Research

My work lies in differential geometry in the tradition of Élie Cartan: moving frames, structure equations, and geometric structures modeled on Lie groups and homogeneous spaces. A central theme is that, in many special geometric problems, Cartan's structure equations admit a deformation by a spectral parameter and become integrable systems.

The research program can be organized around the following themes.

Research themes

1. Integrable Systems and Surface Geometry
   Constant mean curvature surfaces, constant Gaussian curvature surfaces, loop group methods, DPW construction, and harmonic maps.

2. Teichmüller Theory and Harmonic Maps
   Complex landslide flow, harmonic maps into hyperbolic space, and links with geometric structures.

3. Minimal Lagrangian and Product Geometries
   Minimal Lagrangian surfaces in complex space forms, product spaces, and quadrics.

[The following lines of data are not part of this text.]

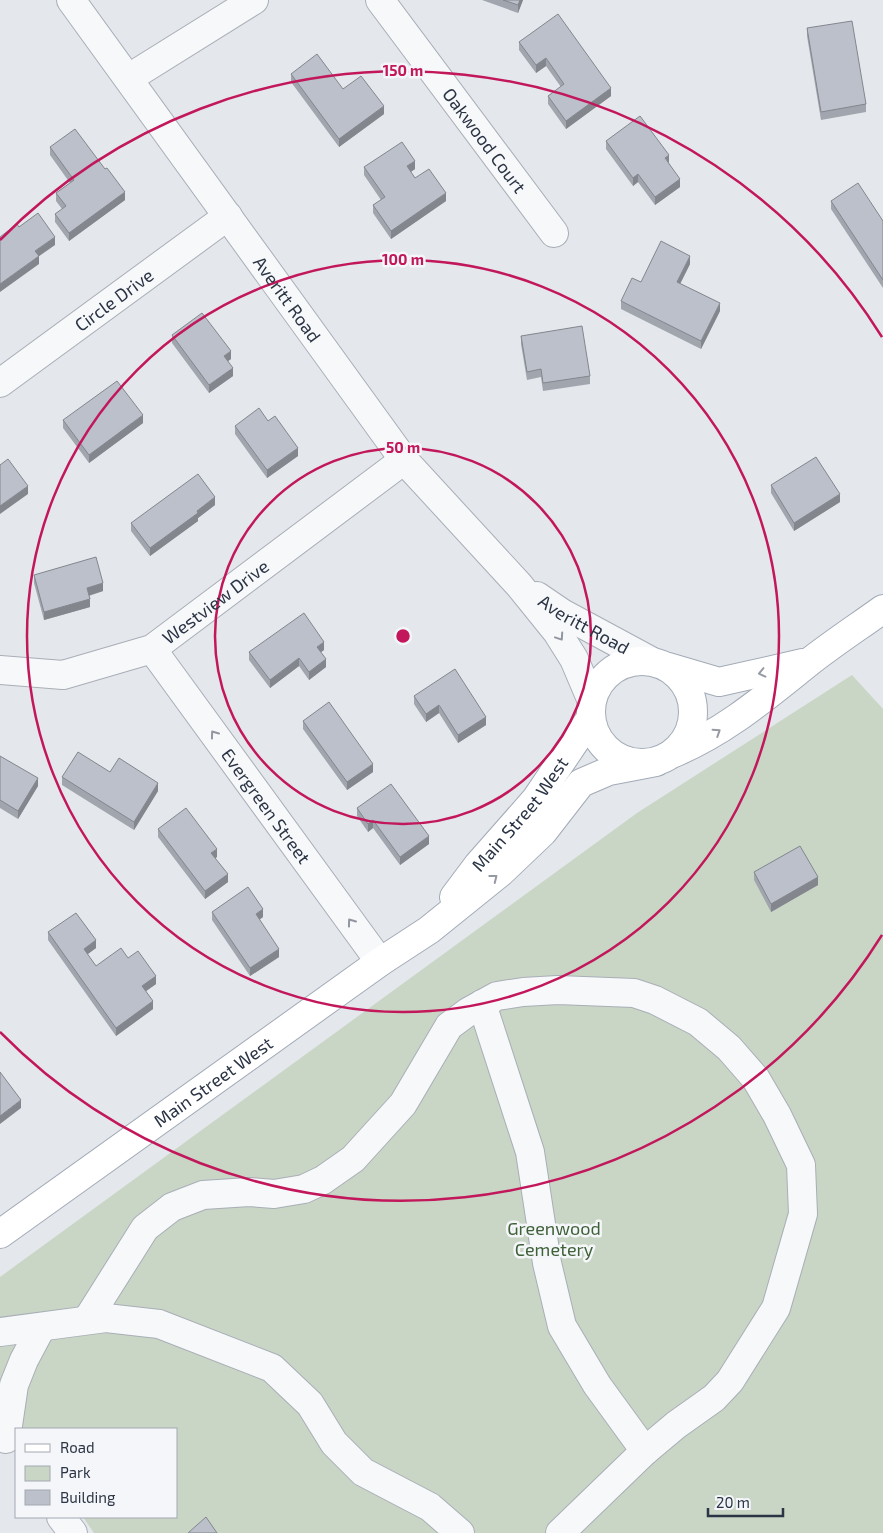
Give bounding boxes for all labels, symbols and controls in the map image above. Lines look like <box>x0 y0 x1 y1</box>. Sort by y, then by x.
text: 150 m <box>383 61 423 79</box>
street label: Oakwood Court <box>438 83 531 197</box>
text: 100 m <box>382 250 424 268</box>
street label: Averitt Road <box>249 252 326 346</box>
street label: Circle Drive <box>70 264 157 336</box>
text: 50 m <box>386 438 420 456</box>
street label: Westview Drive <box>158 555 273 649</box>
street label: Averitt Road <box>535 589 633 658</box>
centre of rings <box>394 627 412 645</box>
one-way arrow <box>554 631 563 640</box>
one-way arrow <box>757 667 766 678</box>
one-way arrow <box>712 728 721 738</box>
one-way arrow <box>211 730 220 740</box>
street label: Evergreen Street <box>217 744 316 868</box>
street label: Main Street West <box>467 752 572 876</box>
one-way arrow <box>488 875 497 883</box>
one-way arrow <box>348 918 357 928</box>
street label: Main Street West <box>149 1031 277 1131</box>
park label: Greenwood Cemetery <box>507 1217 601 1260</box>
legend <box>15 1428 178 1518</box>
text: Road <box>60 1438 95 1456</box>
text: Park <box>60 1463 91 1481</box>
scale bar <box>708 1486 783 1518</box>
text: Building <box>60 1488 116 1506</box>
text: 20 m <box>716 1493 750 1511</box>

4. Statistical, Hessian, and Affine Geometry
   Statistical manifolds, alpha-connections, affine differential geometry, Hessian geometry, and convex optimization.

5. Discrete Differential Geometry
   Discrete constant curvature surfaces, discrete affine spheres, and integrable discretizations.

Short description for students

微分幾何学では、曲線、曲面、多様体などの「曲がった空間」を、曲率、接続、微分形式、Lie 群、微分方程式などを用いて調べます。私の研究室では、平均曲率一定曲面、ガウス曲率一定曲面、曲線の時間発展、戸田格子、sine-Gordon 方程式、sinh-Gordon 方程式、調和写像、統計多様体、凸最適化など、幾何と微分方程式が交わるテーマを扱っています。